Start of RECORDS PROVIDED
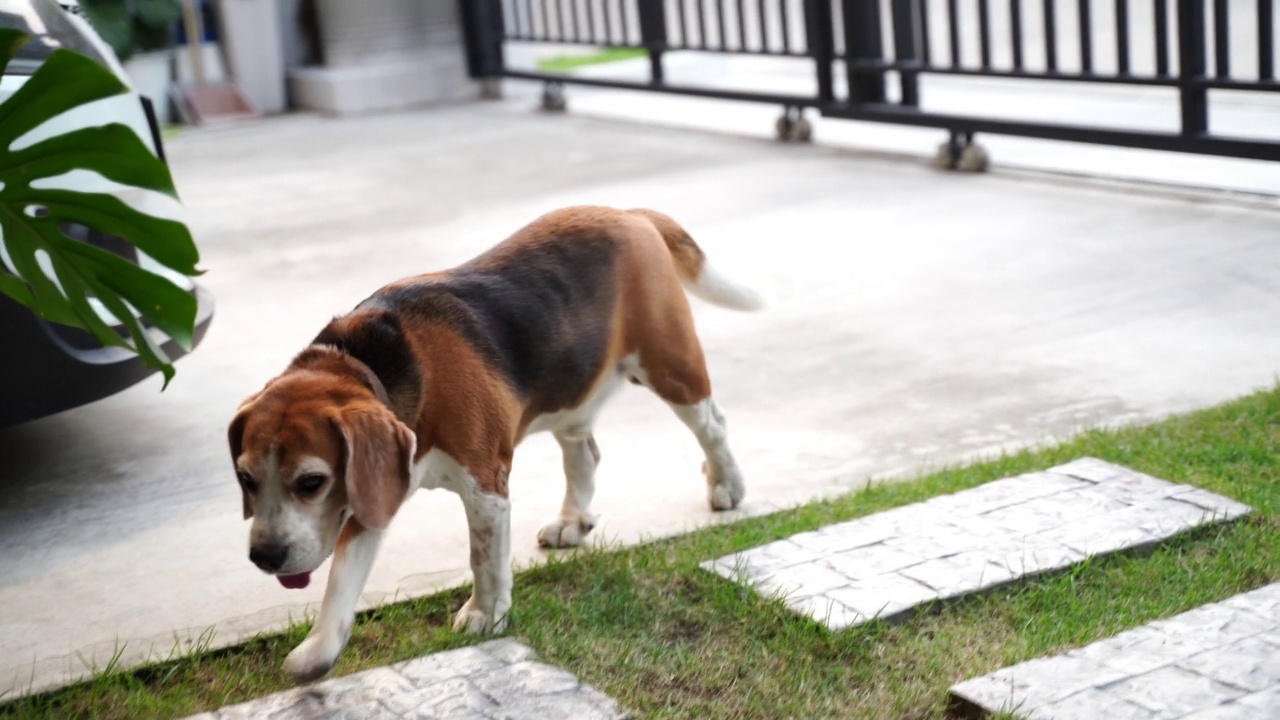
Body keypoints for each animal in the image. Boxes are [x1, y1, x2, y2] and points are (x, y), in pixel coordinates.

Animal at [227, 203, 757, 676]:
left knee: (712, 424)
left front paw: (485, 614)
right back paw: (572, 521)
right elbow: (341, 578)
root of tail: (630, 214)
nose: (264, 557)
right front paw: (318, 650)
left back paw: (727, 485)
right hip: (571, 391)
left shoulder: (483, 486)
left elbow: (483, 558)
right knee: (584, 454)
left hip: (670, 365)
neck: (369, 364)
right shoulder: (371, 493)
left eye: (311, 482)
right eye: (246, 479)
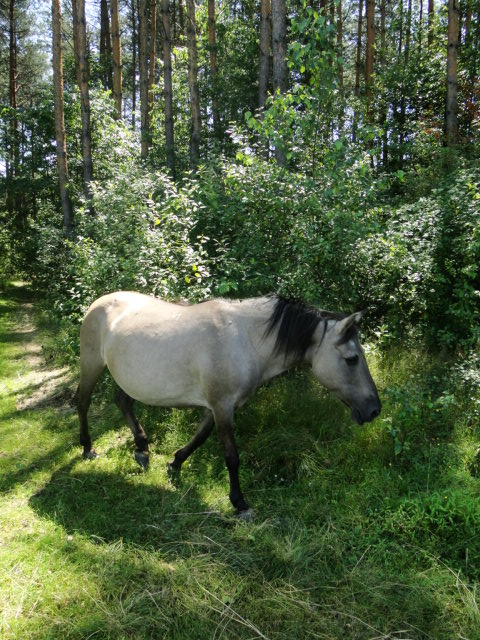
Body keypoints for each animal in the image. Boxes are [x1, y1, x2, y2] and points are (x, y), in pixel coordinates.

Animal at [77, 292, 380, 516]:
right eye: (352, 359)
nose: (374, 409)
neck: (244, 340)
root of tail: (100, 302)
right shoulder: (223, 406)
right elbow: (232, 456)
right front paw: (239, 502)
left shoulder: (217, 407)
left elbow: (200, 437)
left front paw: (175, 463)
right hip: (92, 364)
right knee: (83, 400)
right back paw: (88, 448)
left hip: (131, 378)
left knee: (123, 401)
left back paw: (141, 448)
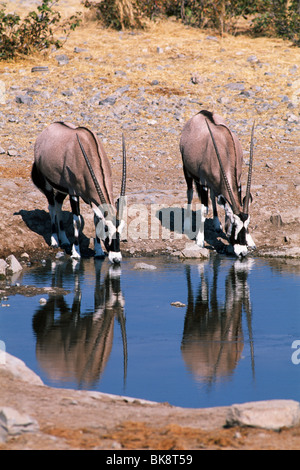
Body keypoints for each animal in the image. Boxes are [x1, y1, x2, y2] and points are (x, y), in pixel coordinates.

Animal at [31, 122, 126, 264]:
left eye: (121, 229)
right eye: (106, 228)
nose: (116, 259)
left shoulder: (91, 199)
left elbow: (96, 219)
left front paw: (98, 252)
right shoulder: (74, 193)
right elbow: (77, 221)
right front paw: (76, 253)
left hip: (62, 189)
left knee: (58, 205)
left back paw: (64, 240)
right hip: (48, 184)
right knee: (52, 207)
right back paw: (54, 240)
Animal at [179, 110, 256, 258]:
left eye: (247, 224)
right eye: (233, 224)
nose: (242, 252)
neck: (224, 147)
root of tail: (201, 113)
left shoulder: (238, 183)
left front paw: (250, 241)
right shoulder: (203, 183)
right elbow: (204, 209)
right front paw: (200, 240)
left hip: (213, 183)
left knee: (213, 196)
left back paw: (216, 224)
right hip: (187, 170)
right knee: (190, 193)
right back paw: (186, 224)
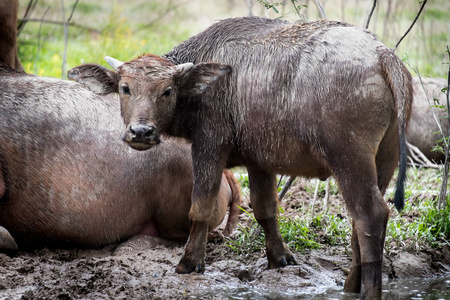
End of RECORDS PROVIDED
Omit all images when repeating the data above exactly.

Body keypoints for each animal in the image. Boxes are [x1, y1, x2, y2] and points are (x, y), in pixel coordinates.

Animal at [227, 203, 757, 676]:
left knee: (712, 424)
left front paw: (485, 614)
right back paw: (572, 521)
right elbow: (341, 578)
root of tail: (630, 214)
nose: (264, 557)
right front paw: (318, 650)
left back paw: (727, 485)
right hip: (571, 391)
left shoulder: (483, 486)
left elbow: (483, 558)
right knee: (584, 454)
left hip: (670, 365)
neck: (369, 364)
right shoulder: (371, 493)
left eye: (311, 482)
right eye: (246, 479)
Body keypoints for each animal in the image. Boxes are [x1, y1, x2, y2] and points are (x, y), in pixel coordinates.

Animal at [77, 292, 380, 516]:
right eye: (352, 359)
nose: (374, 409)
neck: (244, 340)
root of tail: (100, 302)
right shoulder: (223, 406)
right elbow: (232, 456)
right front paw: (239, 502)
left shoulder: (217, 407)
left elbow: (200, 437)
left front paw: (175, 463)
right hip: (92, 364)
right knee: (83, 400)
right back paw: (88, 448)
left hip: (131, 378)
left knee: (123, 401)
left back paw: (141, 448)
Body keypoints for each animal in the image. Boxes are [x1, y1, x2, y2] and points are (x, y), in pixel coordinates.

Animal at [31, 122, 126, 264]:
left eye: (121, 229)
right eye: (106, 228)
nose: (116, 259)
left shoulder: (91, 199)
left elbow: (96, 219)
left front paw: (98, 252)
right shoulder: (74, 193)
right elbow: (77, 221)
right front paw: (76, 253)
left hip: (62, 189)
left knee: (58, 205)
left back paw: (64, 240)
right hip: (48, 184)
right knee: (52, 207)
right back paw: (54, 240)
Animal at [179, 110, 256, 258]:
left eye: (247, 224)
right eye: (233, 224)
nose: (242, 252)
neck: (224, 147)
root of tail: (201, 113)
left shoulder: (238, 183)
left front paw: (250, 241)
right shoulder: (203, 183)
right elbow: (204, 209)
right front paw: (200, 240)
left hip: (213, 183)
left knee: (213, 196)
left back paw: (216, 224)
right hip: (187, 170)
right knee: (190, 193)
right back paw: (186, 224)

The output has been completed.